* PROBLEM REQUIREMENTS
Once the images are removed, repeat all of the entries exactly.

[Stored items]
******************************
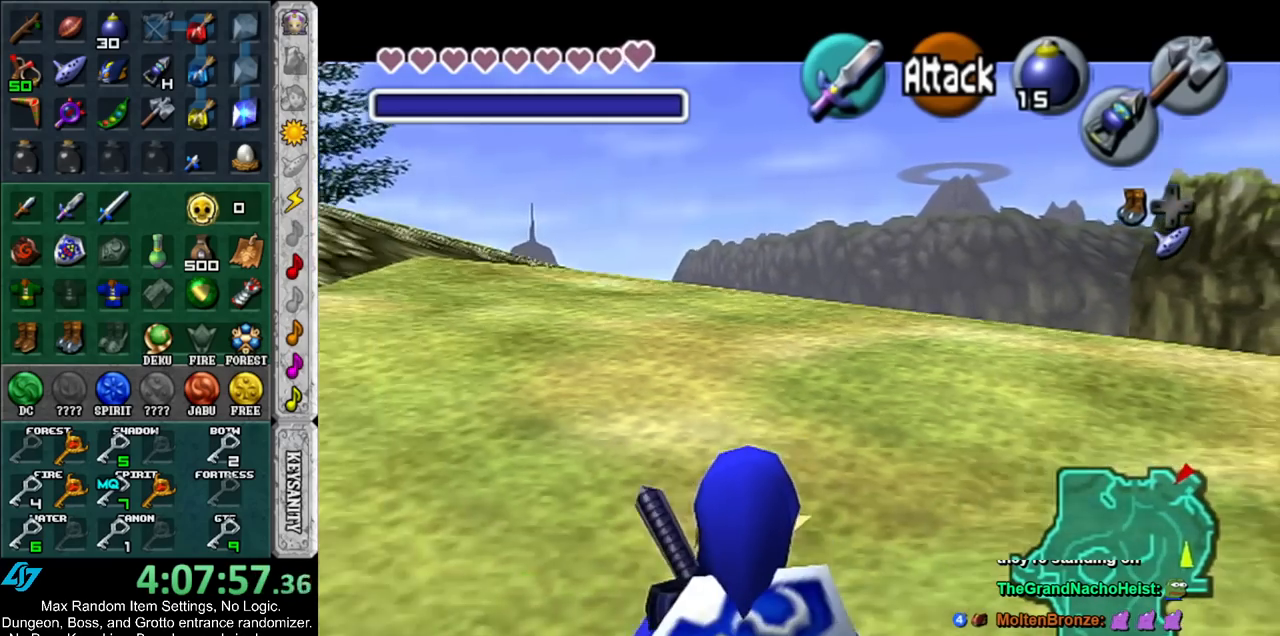
{"buttons": [], "left_stick": "center", "right_stick": "center", "events": [[450, "L1", "up"]]}
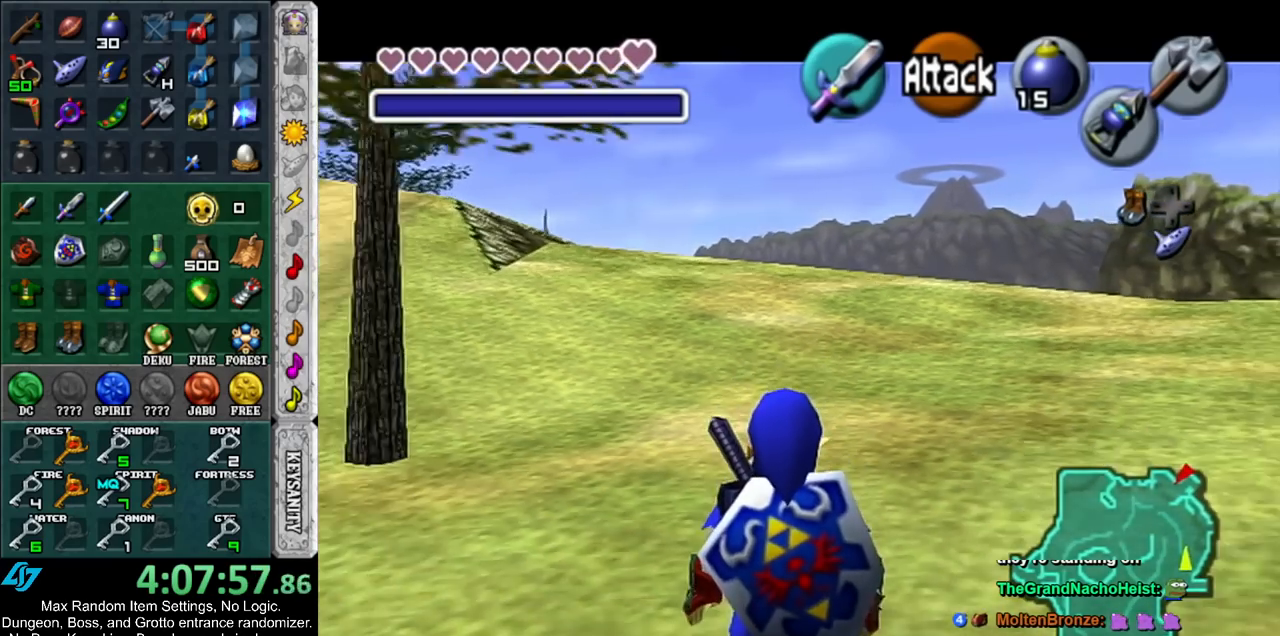
{"buttons": [], "left_stick": "center", "right_stick": "center", "events": []}
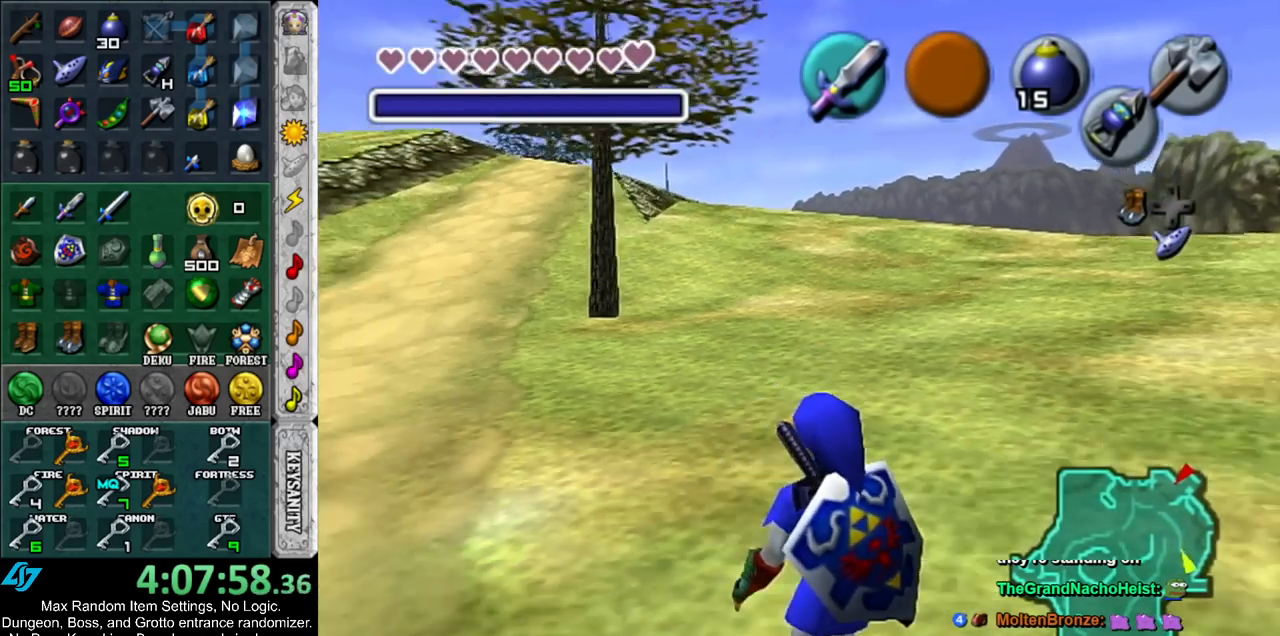
{"buttons": [], "left_stick": "center", "right_stick": "center", "events": []}
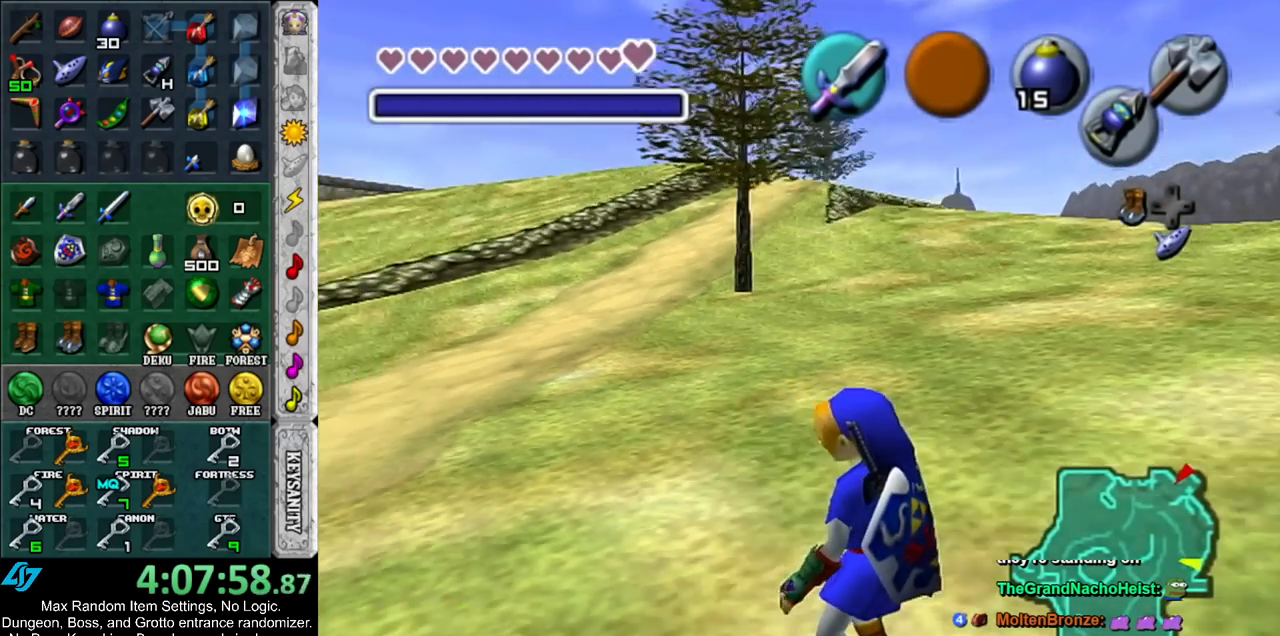
{"buttons": [], "left_stick": "center", "right_stick": "center", "events": []}
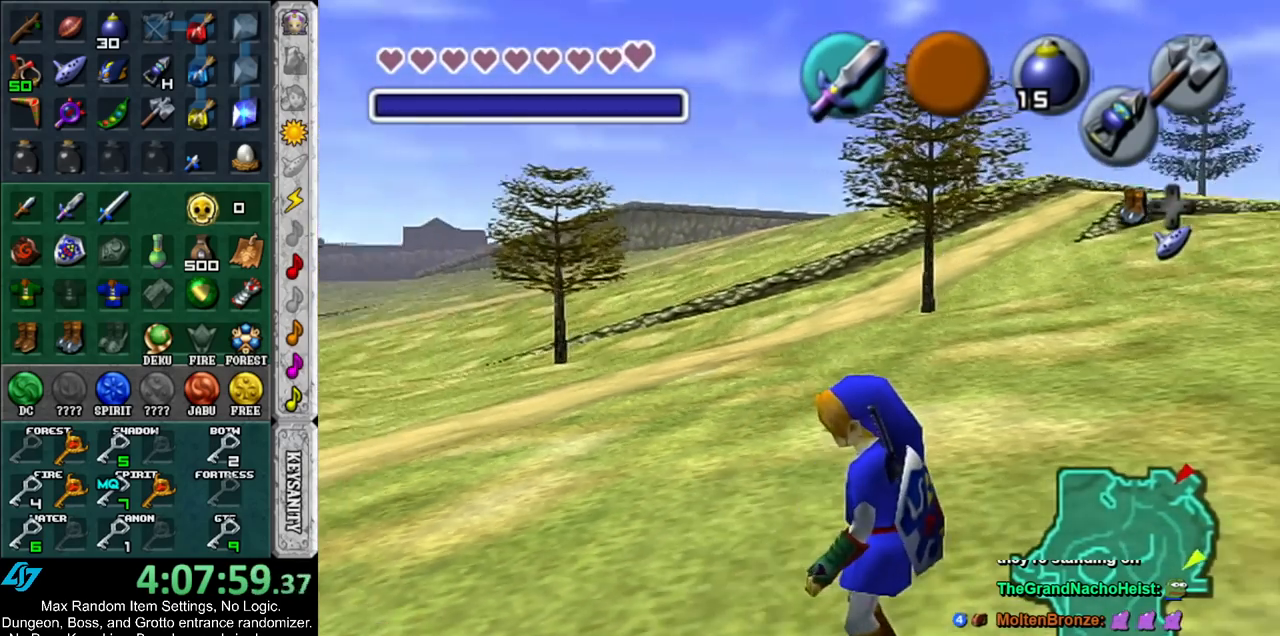
{"buttons": ["L1"], "left_stick": "center", "right_stick": "center", "events": [[300, "L1", "down"]]}
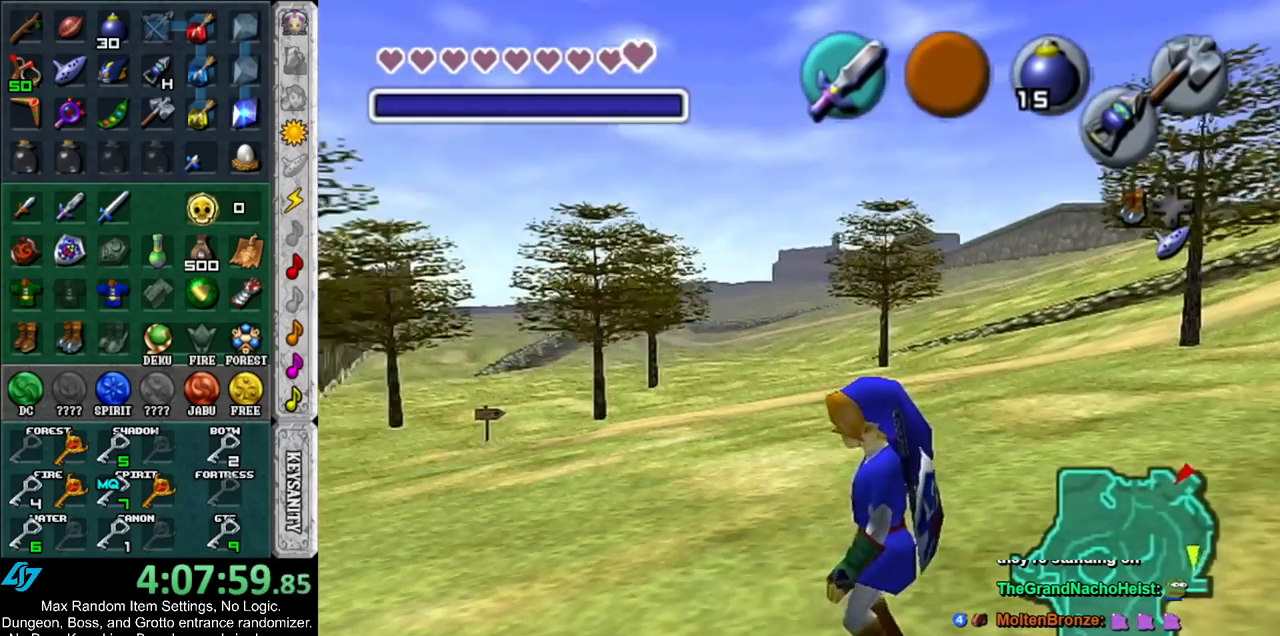
{"buttons": ["L1"], "left_stick": "center", "right_stick": "center", "events": []}
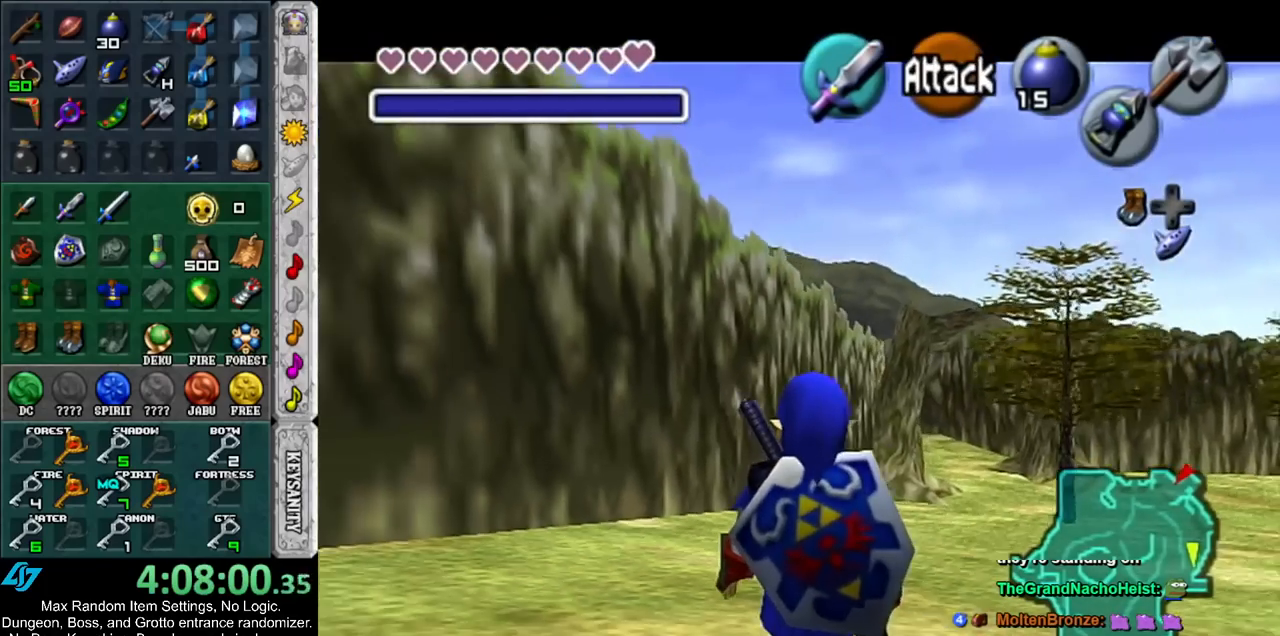
{"buttons": ["L1"], "left_stick": "center", "right_stick": "center", "events": [[117, "L1", "up"], [333, "L1", "down"]]}
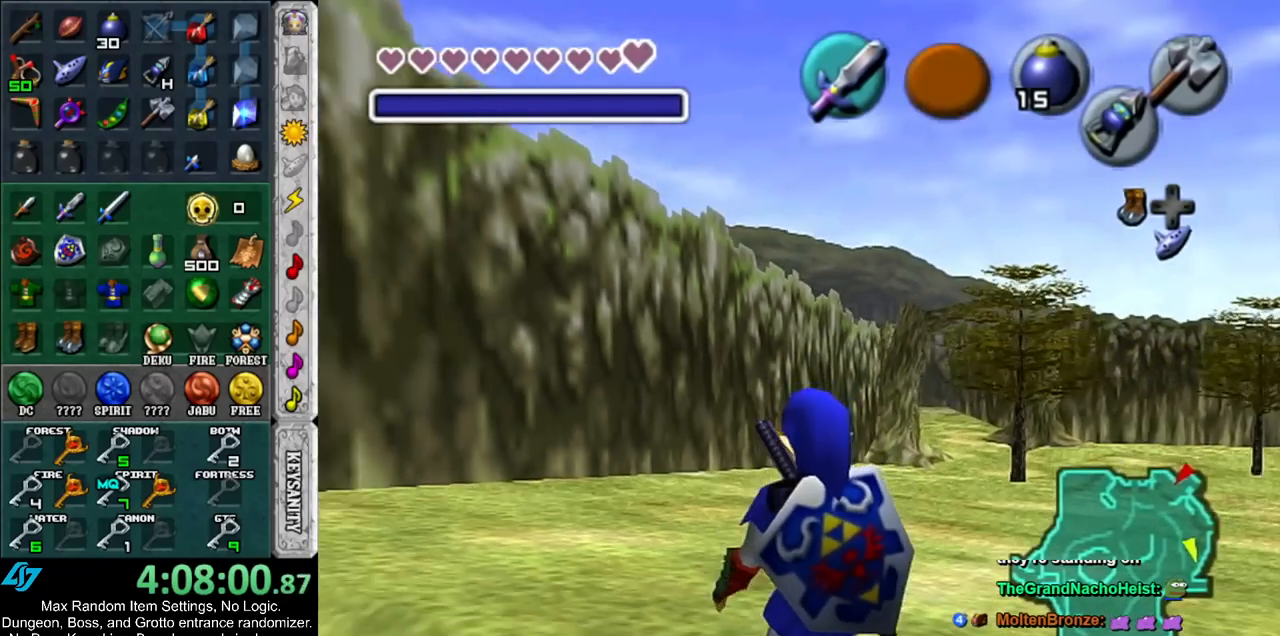
{"buttons": ["L1"], "left_stick": "center", "right_stick": "center", "events": []}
******************************
* WRITTEN RESPONSE
{"buttons": [], "left_stick": "center", "right_stick": "center", "events": [[450, "L1", "up"]]}
{"buttons": [], "left_stick": "center", "right_stick": "center", "events": []}
{"buttons": [], "left_stick": "center", "right_stick": "center", "events": []}
{"buttons": [], "left_stick": "center", "right_stick": "center", "events": []}
{"buttons": ["L1"], "left_stick": "center", "right_stick": "center", "events": [[300, "L1", "down"]]}
{"buttons": ["L1"], "left_stick": "center", "right_stick": "center", "events": []}
{"buttons": ["L1"], "left_stick": "center", "right_stick": "center", "events": [[117, "L1", "up"], [333, "L1", "down"]]}
{"buttons": ["L1"], "left_stick": "center", "right_stick": "center", "events": []}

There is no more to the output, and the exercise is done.